- Task 1: Decide whether each statement agrees with the sportscaster profile below: (a) Hicks graduated from the University of Arizona in 1984. (b) Hicks worked as a sports reporter for CNN in New York. (c) Hicks joined NBC's coverage of the French Open in 2019. Answer each with yes or no, and quote the words of the profile that settle it.

BEGIN Passage for review

John Daniel Hicks (born June 2, 1962) is an American sportscaster for NBC Sports since 1992.

Early years
Born and raised in Tucson, Arizona, Hicks graduated from Sabino High School in 1980 and from the University of Arizona in 1984. After starting in radio, he was a weekend sports anchor on KVOA, the NBC affiliate in Tucson. Hicks moved east to work as a sports reporter for CNN in Atlanta in 1989 and went to NBC Sports in 1992.

NBC Sports
Hicks's primary duties for the network include play-by-play commentary for golf, but he took over as play-by-play commentator for Notre Dame football in 2013, replacing Tom Hammond and continuing on the position to NFL Wildcard Saturday. He called the AFC Wildcard matchup in 2014, where the Indianapolis Colts defeated the Kansas City Chiefs in the second-biggest comeback in NFL playoff history. In 2019 he joined NBC's coverage of the French Open tennis tournament.

Hicks was a play-by-play man for NBA on NBC and NFL on NBC, and was a tower announcer for NBC's golf coverage until Dick Enberg left NBC for CBS in 2000, promoting Hicks to the top spot. He formerly served as the primary anchor for NBC's sports updates every weekend and also hosted NBC's now-defunct annual winter sports special, Ice.

END Passage for review
BEGIN Records for the exercise

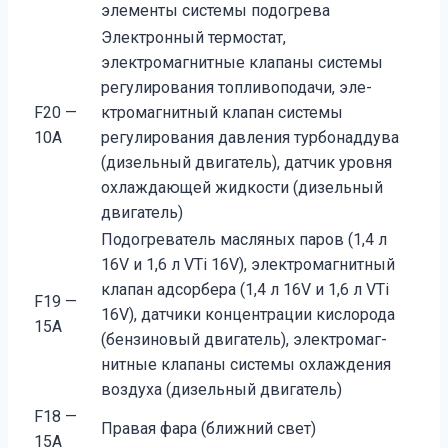
элементы системы подогрева
Электронный термостат,
электромагнитные клапаны системы
регулирования топливоподачи, эле­
F20 —
ктромагнитный клапан системы
10А
регулирования давления турбонаддува
(дизельный двигатель), датчик уровня
охлаждающей жидкости (дизельный
двигатель)
Подогреватель масляных паров (1,4 л
16V и 1,6 л VTi 16V), электромагнитный
клапан адсорбера (1,4 л 16V и 1,6 л VTi
F19 —
16V), датчики концентрации кислорода
15А
(бензиновый двигатель), электромаг­
нитные клапаны системы охлаждения
воздуха (дизельный двигатель)
F18 —
Правая фара (ближний свет)
15А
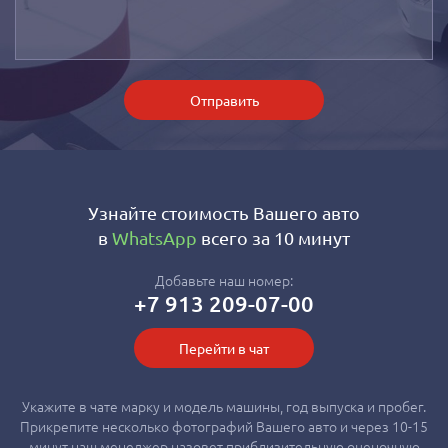
Отправить
Узнайте стоимость Вашего авто
в
WhatsApp
всего за 10 минут
Добавьте наш номер:
+7 913 209-07-00
Перейти в чат
Укажите в чате марку и модель машины, год выпуска и пробег.
Прикрепите несколько фотографий Вашего авто и через 10-15
минут наш менеджер назовет приблизительную оценочную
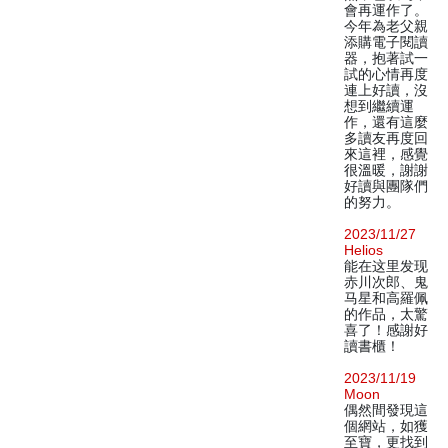
會再運作了。
今年為老父親
添購電子閱讀
器，抱著試一
試的心情再度
連上好讀，沒
想到繼續運
作，還有這麼
多讀友再度回
來這裡，感覺
很溫暖，謝謝
好讀與團隊們
的努力。
2023/11/27
Helios
能在这里发现
赤川次郎、鬼
马星和高羅佩
的作品，太驚
喜了！感謝好
讀書櫃！
2023/11/19
Moon
偶然間發現這
個網站，如獲
至寶，更找到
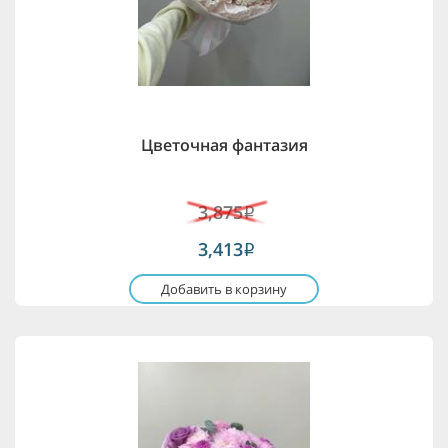
Цветочная фантазия
3,875
i
3,413
i
Добавить в корзину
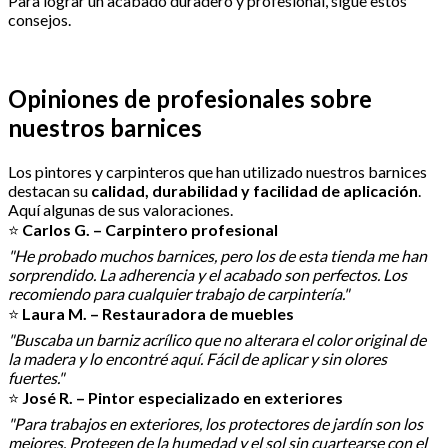
Para lograr un acabado duradero y profesional, sigue estos
consejos.
Opiniones de profesionales sobre
nuestros barnices
Los pintores y carpinteros que han utilizado nuestros barnices
destacan su
calidad, durabilidad y facilidad de aplicación
.
Aquí algunas de sus valoraciones.
⭐
Carlos G. – Carpintero profesional
"He probado muchos barnices, pero los de esta tienda me han
sorprendido. La adherencia y el acabado son perfectos. Los
recomiendo para cualquier trabajo de carpintería."
⭐
Laura M. – Restauradora de muebles
"Buscaba un barniz acrílico que no alterara el color original de
la madera y lo encontré aquí. Fácil de aplicar y sin olores
fuertes."
⭐
José R. – Pintor especializado en exteriores
"Para trabajos en exteriores, los protectores de jardín son los
mejores. Protegen de la humedad y el sol sin cuartearse con el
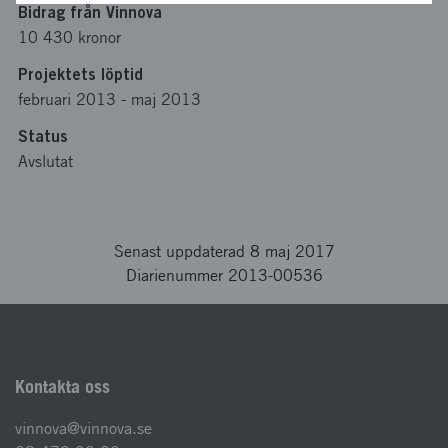
Bidrag från Vinnova
10 430 kronor
Projektets löptid
februari 2013
-
maj 2013
Status
Avslutat
Senast uppdaterad 8 maj 2017
Diarienummer 2013-00536
Kontakta oss
vinnova@vinnova.se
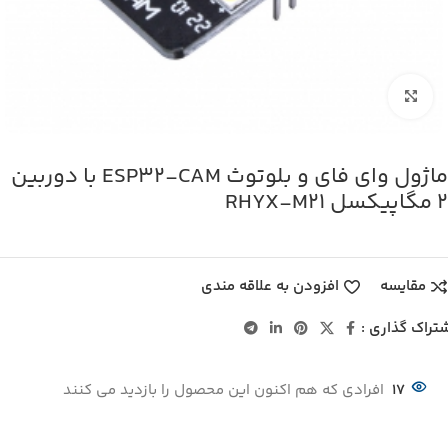
بزرگنمایی تصویر
ماژول وای فای و بلوتوث ESP32-CAM با دوربین
2 مگاپیکسل RHYX-M21
مقایسه
افزودن به علاقه مندی
تراک گذاری :
17
افرادی که هم اکنون این محصول را بازدید می کنند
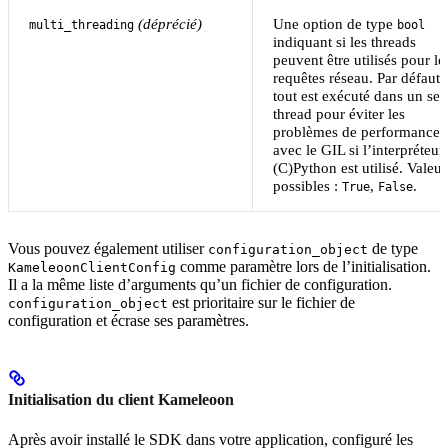
(déprécié)
Une option de type
multi_threading
bool
indiquant si les threads
peuvent être utilisés pour le
requêtes réseau. Par défaut,
tout est exécuté dans un seu
thread pour éviter les
problèmes de performance
avec le GIL si l’interpréteur
(C)Python est utilisé. Valeur
possibles :
,
.
True
False
Vous pouvez également utiliser
de type
configuration_object
comme paramètre lors de l’initialisation.
KameleoonClientConfig
Il a la même liste d’arguments qu’un fichier de configuration.
est prioritaire sur le fichier de
configuration_object
configuration et écrase ses paramètres.
Initialisation du client Kameleoon
Après avoir installé le SDK dans votre application, configuré les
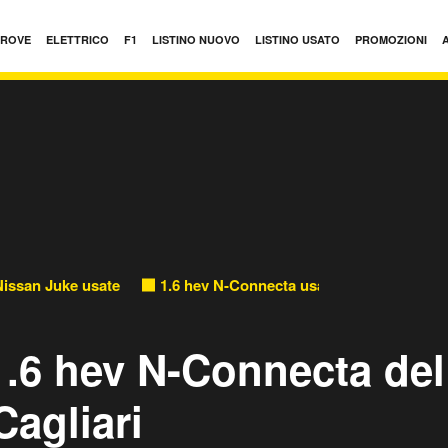
PROVE
ELETTRICO
F1
LISTINO NUOVO
LISTINO USATO
PROMOZIONI
Nissan Juke usate
1.6 hev N-Connecta usate
1.6 hev N-Connecta del
Cagliari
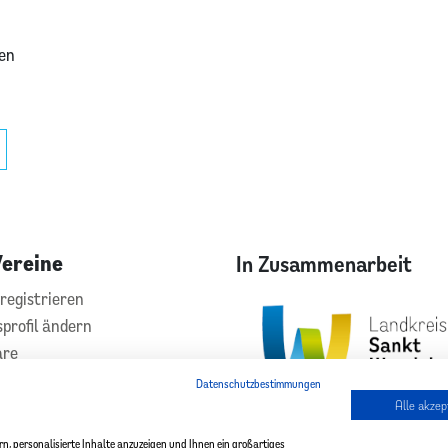
hen
Vereine
In Zusammenarbeit
registrieren
sprofil ändern
are
hilfe
Datenschutzbestimmungen
kt
Alle akzep
, personalisierte Inhalte anzuzeigen und Ihnen ein großartiges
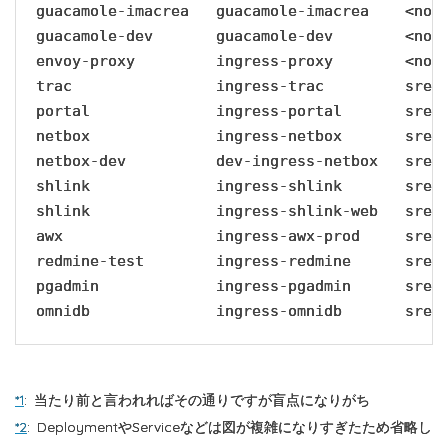
guacamole-imacrea   guacamole-imacrea    <none
guacamole-dev       guacamole-dev        <none
envoy-proxy         ingress-proxy        <none
trac                ingress-trac         sre.k
portal              ingress-portal       sre.k
netbox              ingress-netbox       sre.k
netbox-dev          dev-ingress-netbox   sre.k
shlink              ingress-shlink       sre.k
shlink              ingress-shlink-web   sre.k
awx                 ingress-awx-prod     sre.k
redmine-test        ingress-redmine      sre.k
pgadmin             ingress-pgadmin      sre.k
omnidb              ingress-omnidb       sre.
*1
:
当たり前と言われればその通りですが盲点になりがち
*2
:
DeploymentやServiceなどは図が複雑になりすぎたため省略し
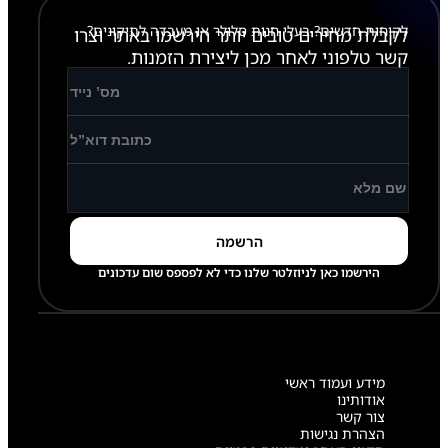
לקוחות חדשים? בעלי חנות סלולר או מעבדה לתיקונים?
לקבלת מחירים טובים יותר הירשמו באתר וצרו
קשר טלפוני לאחר מכן ליצירת הזמנות.
הירשמו כאן לניוזלטר שלנו כדי לא לפספס שום עדכונים
מידע ועמוד ראשי
אודותינו
צור קשר
הצהרת נגישות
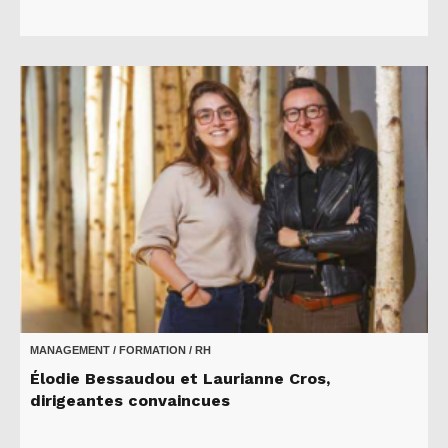
MANAGEMENT / FORMATION / RH
Élodie Bessaudou et Laurianne Cros,
dirigeantes convaincues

END Records for the exercise

- Task 2: Report how many lines of the records above contain the string "pour". Case counts.

- Task response 1:
(a) Yes: "from the University of Arizona in 1984"
(b) No: "work as a sports reporter for CNN in Atlanta in 1989"
(c) Yes: "In 2019 he joined NBC's coverage of the French Open tennis tournament."

- Task response 2: 2